* **TEXT**

- - - - -

Von Gudrun Regelein, Freising

Personal in der Kinderbetreuung ist rar, sehr rar. In Bayerns Kindertagesstätten (Kitas) fehlen Tausende Vollzeitkräfte, im Herbst 2019 waren es laut Bertelsmann-Stiftung 7200. Eine neue Studie des Instituts für Arbeitsmarkt- und Berufsforschung (IAB) besagt, dass es auf eine Ausschreibung im Kita-Bereich nur fünf Bewerbungen gibt, in anderen Berufen sind es elf.

Das macht sich auch im Landkreis Freising bemerkbar, auch hier ist die Situation angespannt. Im vergangenen Herbst musste der Langenbacher Pfarrkindergarten "Arche Noah" sogar geschlossen werden. Der Grund: Personalmangel. Von den 30 Kindern konnte die Gemeinde bis zum Jahresende 17 in ihren beiden Kindergärten unterbringen, berichtet Geschäftsleiter Bernhard Götz. Seit diesem Jahr hat die "Arche Noah" wieder geöffnet: Neues Personal konnte gefunden werden. Für die beiden Gemeindekindergärten sei es bislang zwar immer gelungen, die notwendigen Kräfte zu finden, sagt Götz. "Aber es ist schwieriger geworden."

Die Anzahl der Ausbildungsplätze wurde erhöht, die Planstellen flexibilisiert und es sind jederzeit Stellen ausgeschrieben

"Wir unternehmen alles, um die Stellen zu besetzen", sagt Freisings Hauptamtsleiter Rupert Widmann. So seien immer Stellen ausgeschrieben, um den Personalstamm zu erhöhen. Außerdem seien die Anzahl der Ausbildungsplätze in den Kitas vergrößert und die Planstellen flexibilisiert worden. Seit diesem Januar wird an alle Beschäftigte - und damit auch an das Kita-Personal - die Großraumzulage in voller Höhe gezahlt. "Das ist eine weitere Maßnahme der Personalgewinnung und Personalpflege", sagt Widmann.

Das Thema Kinderbetreuung - beziehungsweise das dafür notwendige Personal - beschäftigt die Verantwortlichen in hohem Maße. Für dieses Jahr ist viel geplant: Bei der Kita Angerstraße erfolgt der Baubeginn, die neue Kita Lerchenfeld ist in Planung und der Kindergarten Sonnenschein wird um eine Gruppe erweitert. Das heißt, 13 neue Gruppen sind im Entstehen, jede Gruppe sollte mit drei pädagogischen Kräften besetzt werden, das wären in der Summe also 39 zusätzliche Kräfte. Das sei zwar eine große Zahl, sagt Widmann, aber nicht alle Einrichtungen seien zeitgleich fertig. Das sorge für Entspannung. "Aber wir machen uns keine Illusionen, dass es sportlich sein wird, alle Stellen richtig zu besetzen."

- - - - -

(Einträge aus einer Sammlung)

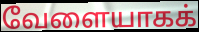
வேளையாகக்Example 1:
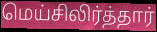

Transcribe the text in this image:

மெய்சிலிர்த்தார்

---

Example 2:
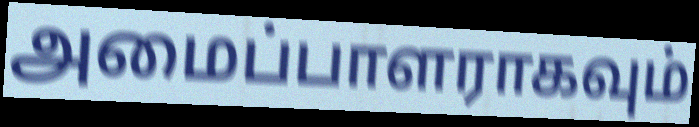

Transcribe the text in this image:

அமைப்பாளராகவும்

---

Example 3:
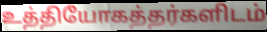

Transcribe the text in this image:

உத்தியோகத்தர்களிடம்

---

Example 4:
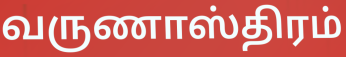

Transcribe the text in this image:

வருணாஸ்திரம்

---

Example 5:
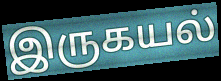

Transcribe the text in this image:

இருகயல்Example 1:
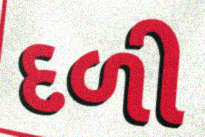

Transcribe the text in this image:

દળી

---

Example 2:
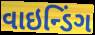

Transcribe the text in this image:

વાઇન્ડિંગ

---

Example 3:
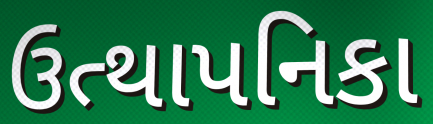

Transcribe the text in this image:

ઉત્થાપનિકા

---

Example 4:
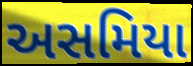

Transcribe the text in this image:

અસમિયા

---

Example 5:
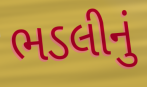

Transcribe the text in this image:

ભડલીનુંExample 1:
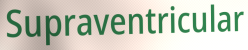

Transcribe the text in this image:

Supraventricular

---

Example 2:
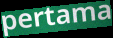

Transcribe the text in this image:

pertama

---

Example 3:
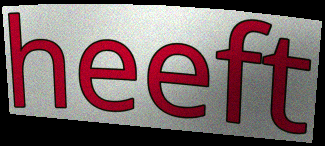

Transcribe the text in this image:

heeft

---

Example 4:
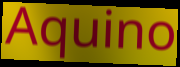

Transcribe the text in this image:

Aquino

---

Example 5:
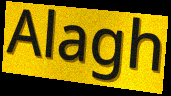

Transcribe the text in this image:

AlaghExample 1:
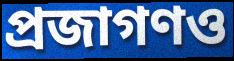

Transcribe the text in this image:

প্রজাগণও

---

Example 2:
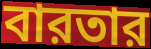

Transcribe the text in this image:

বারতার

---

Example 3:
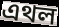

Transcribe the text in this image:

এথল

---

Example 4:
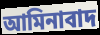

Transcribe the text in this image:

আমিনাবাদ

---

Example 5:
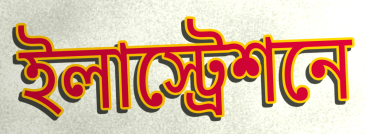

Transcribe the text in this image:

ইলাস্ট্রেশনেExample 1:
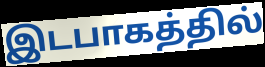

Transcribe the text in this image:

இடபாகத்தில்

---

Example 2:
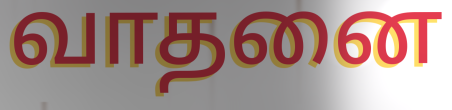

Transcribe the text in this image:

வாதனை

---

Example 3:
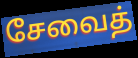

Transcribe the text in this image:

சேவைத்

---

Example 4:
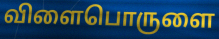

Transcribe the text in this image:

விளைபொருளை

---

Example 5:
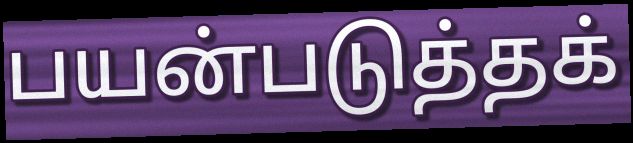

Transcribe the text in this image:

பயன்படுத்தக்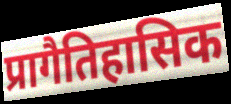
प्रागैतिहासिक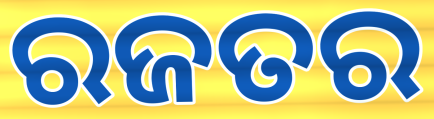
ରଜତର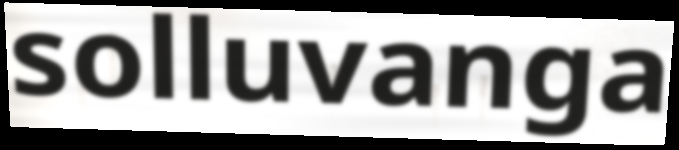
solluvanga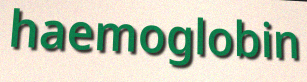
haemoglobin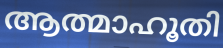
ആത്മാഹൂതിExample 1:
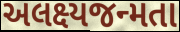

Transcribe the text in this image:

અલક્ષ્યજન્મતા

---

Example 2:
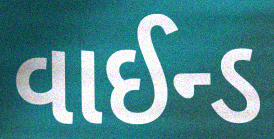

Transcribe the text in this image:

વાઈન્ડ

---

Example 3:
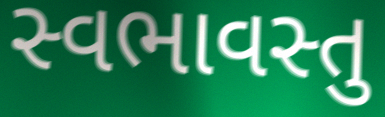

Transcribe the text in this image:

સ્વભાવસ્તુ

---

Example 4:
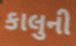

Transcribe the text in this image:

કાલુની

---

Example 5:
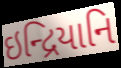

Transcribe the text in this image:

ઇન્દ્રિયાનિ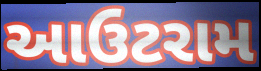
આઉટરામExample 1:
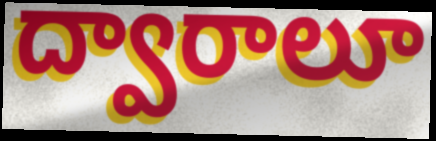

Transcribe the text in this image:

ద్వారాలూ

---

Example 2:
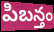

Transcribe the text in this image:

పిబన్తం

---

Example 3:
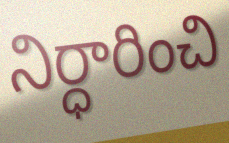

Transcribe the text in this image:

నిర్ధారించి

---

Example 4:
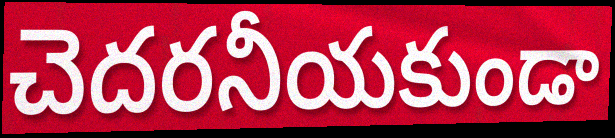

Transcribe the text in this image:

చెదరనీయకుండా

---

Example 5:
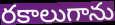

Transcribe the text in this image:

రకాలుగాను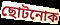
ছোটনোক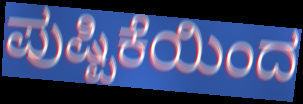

- - - - -

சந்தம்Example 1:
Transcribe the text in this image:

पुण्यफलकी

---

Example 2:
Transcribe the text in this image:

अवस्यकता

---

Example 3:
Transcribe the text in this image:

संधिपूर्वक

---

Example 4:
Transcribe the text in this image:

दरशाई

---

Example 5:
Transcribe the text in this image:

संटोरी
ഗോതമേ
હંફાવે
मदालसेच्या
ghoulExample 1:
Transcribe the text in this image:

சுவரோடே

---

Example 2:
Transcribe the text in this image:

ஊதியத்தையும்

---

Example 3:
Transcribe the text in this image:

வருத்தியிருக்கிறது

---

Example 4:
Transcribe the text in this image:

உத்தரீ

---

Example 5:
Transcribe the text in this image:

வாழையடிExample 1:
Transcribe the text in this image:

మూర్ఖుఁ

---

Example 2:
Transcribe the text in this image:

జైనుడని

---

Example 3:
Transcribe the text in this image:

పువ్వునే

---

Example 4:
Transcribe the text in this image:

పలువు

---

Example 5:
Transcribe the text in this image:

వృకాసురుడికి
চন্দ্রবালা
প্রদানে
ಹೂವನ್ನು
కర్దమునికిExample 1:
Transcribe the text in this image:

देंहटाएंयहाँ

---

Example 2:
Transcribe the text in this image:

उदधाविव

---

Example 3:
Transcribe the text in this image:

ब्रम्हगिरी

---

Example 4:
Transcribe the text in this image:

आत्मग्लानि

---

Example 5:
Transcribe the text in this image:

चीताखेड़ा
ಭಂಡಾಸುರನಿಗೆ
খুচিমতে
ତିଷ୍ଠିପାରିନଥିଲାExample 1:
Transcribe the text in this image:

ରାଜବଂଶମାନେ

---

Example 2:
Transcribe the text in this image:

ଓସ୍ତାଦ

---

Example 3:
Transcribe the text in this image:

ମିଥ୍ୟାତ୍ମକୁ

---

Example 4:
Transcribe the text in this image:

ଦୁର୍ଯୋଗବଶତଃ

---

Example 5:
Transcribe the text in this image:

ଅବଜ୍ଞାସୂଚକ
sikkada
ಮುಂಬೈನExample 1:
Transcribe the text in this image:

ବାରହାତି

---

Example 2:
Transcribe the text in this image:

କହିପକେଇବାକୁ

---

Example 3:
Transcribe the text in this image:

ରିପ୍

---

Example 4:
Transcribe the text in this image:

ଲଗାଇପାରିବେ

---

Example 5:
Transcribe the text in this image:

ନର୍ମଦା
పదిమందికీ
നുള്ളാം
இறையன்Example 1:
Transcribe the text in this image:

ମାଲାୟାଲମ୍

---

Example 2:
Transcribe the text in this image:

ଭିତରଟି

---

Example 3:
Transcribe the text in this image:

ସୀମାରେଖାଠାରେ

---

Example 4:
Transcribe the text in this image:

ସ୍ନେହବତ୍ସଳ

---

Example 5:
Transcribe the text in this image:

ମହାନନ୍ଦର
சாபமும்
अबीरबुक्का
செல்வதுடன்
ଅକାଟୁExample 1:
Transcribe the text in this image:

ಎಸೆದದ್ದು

- - - - -

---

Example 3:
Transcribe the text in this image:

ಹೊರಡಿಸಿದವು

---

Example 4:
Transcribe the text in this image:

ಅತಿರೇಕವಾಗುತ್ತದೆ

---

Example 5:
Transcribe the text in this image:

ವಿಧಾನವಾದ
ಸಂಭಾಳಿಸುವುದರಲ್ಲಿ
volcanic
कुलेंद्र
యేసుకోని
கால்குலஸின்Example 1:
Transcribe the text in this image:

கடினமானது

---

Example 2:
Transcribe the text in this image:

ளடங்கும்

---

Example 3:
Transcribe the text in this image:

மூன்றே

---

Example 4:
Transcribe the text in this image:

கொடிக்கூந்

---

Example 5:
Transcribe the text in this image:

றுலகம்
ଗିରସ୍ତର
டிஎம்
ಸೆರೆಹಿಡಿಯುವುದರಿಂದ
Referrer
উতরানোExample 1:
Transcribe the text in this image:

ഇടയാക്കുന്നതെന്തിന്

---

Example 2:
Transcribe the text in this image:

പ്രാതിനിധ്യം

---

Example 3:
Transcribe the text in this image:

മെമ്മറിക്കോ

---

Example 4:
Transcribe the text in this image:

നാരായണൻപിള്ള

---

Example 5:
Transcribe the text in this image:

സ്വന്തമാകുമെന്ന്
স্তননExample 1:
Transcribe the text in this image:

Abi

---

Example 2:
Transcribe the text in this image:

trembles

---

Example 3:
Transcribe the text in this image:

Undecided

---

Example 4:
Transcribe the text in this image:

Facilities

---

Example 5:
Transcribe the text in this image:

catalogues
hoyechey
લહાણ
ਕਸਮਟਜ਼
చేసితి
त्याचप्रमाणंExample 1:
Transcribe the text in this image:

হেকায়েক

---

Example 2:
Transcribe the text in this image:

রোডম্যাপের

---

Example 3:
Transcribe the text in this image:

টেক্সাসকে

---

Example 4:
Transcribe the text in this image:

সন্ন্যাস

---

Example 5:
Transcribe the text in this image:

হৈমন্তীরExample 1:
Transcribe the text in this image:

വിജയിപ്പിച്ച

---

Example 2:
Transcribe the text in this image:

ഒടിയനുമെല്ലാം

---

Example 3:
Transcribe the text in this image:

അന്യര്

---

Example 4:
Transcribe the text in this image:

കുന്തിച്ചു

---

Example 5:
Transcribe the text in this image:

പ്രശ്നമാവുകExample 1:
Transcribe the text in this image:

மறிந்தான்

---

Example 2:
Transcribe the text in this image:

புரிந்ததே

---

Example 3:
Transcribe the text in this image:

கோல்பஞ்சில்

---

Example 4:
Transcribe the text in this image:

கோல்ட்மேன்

- - - - -

* **AUFGABEN**
1) Beantworte diese Fragen zum Text über das Kita-Personal:
(a) Wie viele Bewerbungen kommen laut der IAB-Studie auf eine Ausschreibung im Kita-Bereich?
(b) Aus welchem Grund musste der Pfarrkindergarten „Arche Noah“ im vergangenen Herbst schließen?
(c) Wie viele zusätzliche Kräfte wären für die 13 neuen Gruppen insgesamt nötig?
2) Gib aus dem Text über das Kita-Personal den Abschnitt von „Personal in der“ bis „Berufen sind es elf.“ wortgetreu wieder.
Die Einträge sind eigenständiges Material und gehören nicht zum Text.

* **ANTWORTEN**
1)
(a) Fünf.
(b) Wegen Personalmangels.
(c) 39.

2)
Personal in der Kinderbetreuung ist rar, sehr rar. In Bayerns Kindertagesstätten (Kitas) fehlen Tausende Vollzeitkräfte, im Herbst 2019 waren es laut Bertelsmann-Stiftung 7200. Eine neue Studie des Instituts für Arbeitsmarkt- und Berufsforschung (IAB) besagt, dass es auf eine Ausschreibung im Kita-Bereich nur fünf Bewerbungen gibt, in anderen Berufen sind es elf.